Why are farms particularly suitable for AD plants? Farms continuously generate the organic waste that AD requires — slurry, manure, silage, and crop residues. They also typically have the land and existing infrastructure to accommodate the equipment, and they have a direct use for both the energy output (reducing bills) and the digestate (replacing bought-in fertiliser).
What is the difference between biogas and biomethane? Biogas is the raw gas produced by AD, a mixture of methane and carbon dioxide. Biomethane is biogas that has been upgraded — the CO₂ removed — to the same quality as natural gas, allowing it to be injected directly into the national gas grid.
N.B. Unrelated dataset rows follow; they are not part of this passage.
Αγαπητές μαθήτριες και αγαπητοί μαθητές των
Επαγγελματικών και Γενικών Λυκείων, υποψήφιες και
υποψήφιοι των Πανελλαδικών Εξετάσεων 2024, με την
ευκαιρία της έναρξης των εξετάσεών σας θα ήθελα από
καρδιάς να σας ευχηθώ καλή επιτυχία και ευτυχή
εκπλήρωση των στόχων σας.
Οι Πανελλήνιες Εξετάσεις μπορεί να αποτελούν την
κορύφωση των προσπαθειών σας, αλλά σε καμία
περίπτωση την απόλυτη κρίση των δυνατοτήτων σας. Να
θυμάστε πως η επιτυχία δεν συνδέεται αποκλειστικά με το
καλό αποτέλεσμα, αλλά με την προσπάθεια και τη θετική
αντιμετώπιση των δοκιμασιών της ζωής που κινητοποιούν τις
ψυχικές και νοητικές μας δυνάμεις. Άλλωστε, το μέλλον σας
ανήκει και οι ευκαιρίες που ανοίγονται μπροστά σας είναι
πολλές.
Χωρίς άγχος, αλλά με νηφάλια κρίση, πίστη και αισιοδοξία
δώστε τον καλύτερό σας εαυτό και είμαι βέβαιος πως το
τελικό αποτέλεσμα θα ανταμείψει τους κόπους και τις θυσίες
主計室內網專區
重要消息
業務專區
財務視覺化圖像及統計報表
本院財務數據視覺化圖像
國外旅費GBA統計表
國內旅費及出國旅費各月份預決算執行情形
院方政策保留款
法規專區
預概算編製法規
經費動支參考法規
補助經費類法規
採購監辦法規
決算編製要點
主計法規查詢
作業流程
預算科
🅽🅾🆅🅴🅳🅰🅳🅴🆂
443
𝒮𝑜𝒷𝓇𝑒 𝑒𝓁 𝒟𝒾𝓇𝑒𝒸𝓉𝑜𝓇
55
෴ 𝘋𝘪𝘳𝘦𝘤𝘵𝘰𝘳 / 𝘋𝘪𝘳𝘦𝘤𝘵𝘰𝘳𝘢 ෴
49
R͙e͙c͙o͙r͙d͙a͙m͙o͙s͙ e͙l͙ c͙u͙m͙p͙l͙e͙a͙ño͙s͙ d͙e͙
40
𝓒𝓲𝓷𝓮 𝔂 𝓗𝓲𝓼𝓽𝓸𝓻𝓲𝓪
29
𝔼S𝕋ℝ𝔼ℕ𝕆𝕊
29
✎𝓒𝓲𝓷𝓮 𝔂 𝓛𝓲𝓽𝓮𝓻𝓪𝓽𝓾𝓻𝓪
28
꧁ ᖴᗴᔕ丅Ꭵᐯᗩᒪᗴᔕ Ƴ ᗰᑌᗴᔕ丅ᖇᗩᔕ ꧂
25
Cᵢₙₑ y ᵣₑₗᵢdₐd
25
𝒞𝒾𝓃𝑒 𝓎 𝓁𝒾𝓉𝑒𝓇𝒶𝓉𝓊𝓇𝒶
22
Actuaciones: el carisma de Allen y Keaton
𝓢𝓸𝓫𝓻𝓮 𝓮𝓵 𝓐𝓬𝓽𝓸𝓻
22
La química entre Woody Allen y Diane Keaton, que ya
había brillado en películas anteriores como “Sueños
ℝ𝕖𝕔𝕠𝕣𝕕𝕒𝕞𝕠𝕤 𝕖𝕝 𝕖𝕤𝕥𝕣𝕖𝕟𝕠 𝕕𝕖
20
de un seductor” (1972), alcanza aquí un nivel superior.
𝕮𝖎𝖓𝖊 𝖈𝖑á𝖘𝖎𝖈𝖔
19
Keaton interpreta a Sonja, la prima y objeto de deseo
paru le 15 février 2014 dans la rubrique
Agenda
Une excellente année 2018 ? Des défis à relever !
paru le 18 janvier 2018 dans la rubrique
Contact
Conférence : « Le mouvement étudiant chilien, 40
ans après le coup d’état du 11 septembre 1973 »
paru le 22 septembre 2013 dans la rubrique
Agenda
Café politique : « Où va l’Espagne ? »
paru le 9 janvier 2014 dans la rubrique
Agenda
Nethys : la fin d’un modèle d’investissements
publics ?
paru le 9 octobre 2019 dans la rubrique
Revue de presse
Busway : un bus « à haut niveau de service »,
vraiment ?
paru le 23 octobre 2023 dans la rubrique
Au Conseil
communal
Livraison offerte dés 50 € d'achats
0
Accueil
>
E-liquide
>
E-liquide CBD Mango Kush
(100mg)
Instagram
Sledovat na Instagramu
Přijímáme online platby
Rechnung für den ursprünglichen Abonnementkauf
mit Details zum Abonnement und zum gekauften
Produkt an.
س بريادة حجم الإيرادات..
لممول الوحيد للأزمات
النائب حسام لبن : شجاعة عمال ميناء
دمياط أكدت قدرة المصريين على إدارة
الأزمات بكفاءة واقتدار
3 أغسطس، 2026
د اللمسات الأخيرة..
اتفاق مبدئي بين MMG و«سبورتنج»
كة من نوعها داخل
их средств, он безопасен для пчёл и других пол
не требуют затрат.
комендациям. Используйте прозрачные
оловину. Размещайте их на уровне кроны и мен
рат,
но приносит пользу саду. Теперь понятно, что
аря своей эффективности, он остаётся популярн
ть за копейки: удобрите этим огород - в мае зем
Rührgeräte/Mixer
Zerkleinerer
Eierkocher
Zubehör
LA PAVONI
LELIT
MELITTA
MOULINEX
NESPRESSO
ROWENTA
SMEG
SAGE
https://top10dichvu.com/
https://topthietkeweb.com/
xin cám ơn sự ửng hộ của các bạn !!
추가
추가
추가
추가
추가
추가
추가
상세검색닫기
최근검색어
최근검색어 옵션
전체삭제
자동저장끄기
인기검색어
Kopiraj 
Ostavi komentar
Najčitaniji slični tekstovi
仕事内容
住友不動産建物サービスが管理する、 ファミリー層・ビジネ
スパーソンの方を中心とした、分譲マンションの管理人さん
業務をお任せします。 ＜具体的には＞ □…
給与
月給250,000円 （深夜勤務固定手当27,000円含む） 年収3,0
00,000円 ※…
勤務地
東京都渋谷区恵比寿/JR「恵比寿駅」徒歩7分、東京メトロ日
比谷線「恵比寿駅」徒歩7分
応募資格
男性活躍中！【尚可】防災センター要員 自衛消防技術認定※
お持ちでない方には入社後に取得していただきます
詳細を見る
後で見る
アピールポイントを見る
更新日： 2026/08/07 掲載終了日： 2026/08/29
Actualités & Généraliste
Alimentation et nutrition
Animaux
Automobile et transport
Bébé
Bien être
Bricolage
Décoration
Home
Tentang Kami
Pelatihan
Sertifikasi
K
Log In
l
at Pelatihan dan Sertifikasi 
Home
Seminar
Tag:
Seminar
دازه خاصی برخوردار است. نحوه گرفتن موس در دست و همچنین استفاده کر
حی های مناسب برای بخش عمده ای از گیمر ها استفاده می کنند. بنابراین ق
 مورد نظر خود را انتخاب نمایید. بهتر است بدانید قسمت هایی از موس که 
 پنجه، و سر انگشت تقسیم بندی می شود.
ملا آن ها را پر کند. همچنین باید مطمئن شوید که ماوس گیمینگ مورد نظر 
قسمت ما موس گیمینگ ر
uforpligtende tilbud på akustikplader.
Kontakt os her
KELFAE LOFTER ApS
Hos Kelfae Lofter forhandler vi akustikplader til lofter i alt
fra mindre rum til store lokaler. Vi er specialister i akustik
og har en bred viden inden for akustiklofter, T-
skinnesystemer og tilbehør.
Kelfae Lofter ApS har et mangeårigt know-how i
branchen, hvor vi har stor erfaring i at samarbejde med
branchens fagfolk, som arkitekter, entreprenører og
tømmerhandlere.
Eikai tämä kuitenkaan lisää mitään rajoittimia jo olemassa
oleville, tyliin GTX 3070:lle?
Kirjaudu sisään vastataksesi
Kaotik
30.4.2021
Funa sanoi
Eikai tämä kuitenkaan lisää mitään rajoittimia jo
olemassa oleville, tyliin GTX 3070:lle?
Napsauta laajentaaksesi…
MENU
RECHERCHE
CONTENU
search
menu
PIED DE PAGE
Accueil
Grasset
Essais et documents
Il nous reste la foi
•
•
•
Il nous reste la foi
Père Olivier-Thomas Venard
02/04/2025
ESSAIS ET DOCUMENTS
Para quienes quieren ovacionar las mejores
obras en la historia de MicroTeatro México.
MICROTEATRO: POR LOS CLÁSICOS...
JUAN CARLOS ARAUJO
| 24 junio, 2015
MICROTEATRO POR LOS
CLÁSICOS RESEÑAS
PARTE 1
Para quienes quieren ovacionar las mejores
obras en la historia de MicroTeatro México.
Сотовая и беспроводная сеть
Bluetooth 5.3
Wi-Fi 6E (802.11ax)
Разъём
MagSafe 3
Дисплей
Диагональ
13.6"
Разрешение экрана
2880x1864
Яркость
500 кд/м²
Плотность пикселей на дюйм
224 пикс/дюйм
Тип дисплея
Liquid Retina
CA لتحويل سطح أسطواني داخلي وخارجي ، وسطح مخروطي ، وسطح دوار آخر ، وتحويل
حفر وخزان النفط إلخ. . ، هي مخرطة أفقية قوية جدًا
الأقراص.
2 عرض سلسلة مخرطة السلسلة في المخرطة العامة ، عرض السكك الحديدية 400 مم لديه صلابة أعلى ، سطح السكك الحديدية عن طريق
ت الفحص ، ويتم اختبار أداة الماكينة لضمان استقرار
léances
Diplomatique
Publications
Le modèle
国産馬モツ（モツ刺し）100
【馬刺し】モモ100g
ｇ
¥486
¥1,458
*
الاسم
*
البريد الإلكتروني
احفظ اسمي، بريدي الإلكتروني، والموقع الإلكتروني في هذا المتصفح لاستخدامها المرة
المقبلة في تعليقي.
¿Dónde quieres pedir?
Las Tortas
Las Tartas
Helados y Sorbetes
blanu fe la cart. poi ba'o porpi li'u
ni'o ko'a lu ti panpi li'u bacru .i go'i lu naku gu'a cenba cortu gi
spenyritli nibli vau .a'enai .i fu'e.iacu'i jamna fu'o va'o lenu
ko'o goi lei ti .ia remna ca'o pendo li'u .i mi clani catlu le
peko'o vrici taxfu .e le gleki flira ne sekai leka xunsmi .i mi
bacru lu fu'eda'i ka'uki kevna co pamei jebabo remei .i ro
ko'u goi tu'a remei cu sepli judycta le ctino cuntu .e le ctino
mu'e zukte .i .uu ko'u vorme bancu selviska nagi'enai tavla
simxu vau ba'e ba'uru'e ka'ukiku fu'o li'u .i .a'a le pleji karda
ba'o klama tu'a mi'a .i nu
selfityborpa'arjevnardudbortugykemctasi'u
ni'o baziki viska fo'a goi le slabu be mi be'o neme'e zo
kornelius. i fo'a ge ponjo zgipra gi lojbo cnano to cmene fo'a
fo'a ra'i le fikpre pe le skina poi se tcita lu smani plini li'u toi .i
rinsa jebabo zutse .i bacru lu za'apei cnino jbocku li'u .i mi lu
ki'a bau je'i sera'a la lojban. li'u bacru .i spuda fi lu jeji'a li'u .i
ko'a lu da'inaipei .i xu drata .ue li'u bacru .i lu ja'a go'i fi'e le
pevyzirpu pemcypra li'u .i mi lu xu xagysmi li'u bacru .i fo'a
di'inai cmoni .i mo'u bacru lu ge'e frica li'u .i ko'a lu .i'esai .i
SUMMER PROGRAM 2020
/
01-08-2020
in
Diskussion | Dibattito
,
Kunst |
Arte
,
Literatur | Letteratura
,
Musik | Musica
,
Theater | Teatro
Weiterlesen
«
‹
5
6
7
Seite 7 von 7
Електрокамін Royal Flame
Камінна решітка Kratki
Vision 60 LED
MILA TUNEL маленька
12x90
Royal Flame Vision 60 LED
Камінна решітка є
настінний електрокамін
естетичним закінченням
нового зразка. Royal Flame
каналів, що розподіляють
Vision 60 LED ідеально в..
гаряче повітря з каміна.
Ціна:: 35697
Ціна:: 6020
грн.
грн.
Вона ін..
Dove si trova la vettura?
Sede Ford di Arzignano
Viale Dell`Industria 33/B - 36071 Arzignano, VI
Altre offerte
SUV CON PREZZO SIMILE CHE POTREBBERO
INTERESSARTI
What is digestate, and why does it matter? Digestate is the material left over after AD has taken place. It retains the nutrients — nitrogen, phosphorus, potassium — from the original feedstock in a form that plants can readily absorb. Used as a field fertiliser, it directly replaces synthetic alternatives, reducing both farm costs and the carbon footprint associated with manufacturing synthetic fertilisers.
Why does it matter that the UK has left the EU? EU member states are subject to the REPowerEU biomethane targets and associated regulatory and subsidy frameworks that are compelling investment in AD across Europe. The UK, including Scotland, no longer faces those external obligations. ADBA's argument is that Scotland should adopt equivalent support policies by choice, because the domestic economic and environmental case is just as strong.
How much could a farm actually save? ADBA estimates that farms benefiting from the proposed fund could save upwards of £100,000 per year in combined energy and fertiliser costs, depending on the scale of the operation and feedstock availability.
What does the £50 million fund actually mean in practice? ADBA proposes that the fund be used to help farmers finance the capital cost of installing modular AD systems — the upfront hardware and construction cost being the main barrier to adoption. The fund is not an ongoing subsidy but an investment mechanism to get plants built; savings and revenues from energy and digestate then sustain operations commercially.
When are the Scottish Parliament elections? 7 May 2026.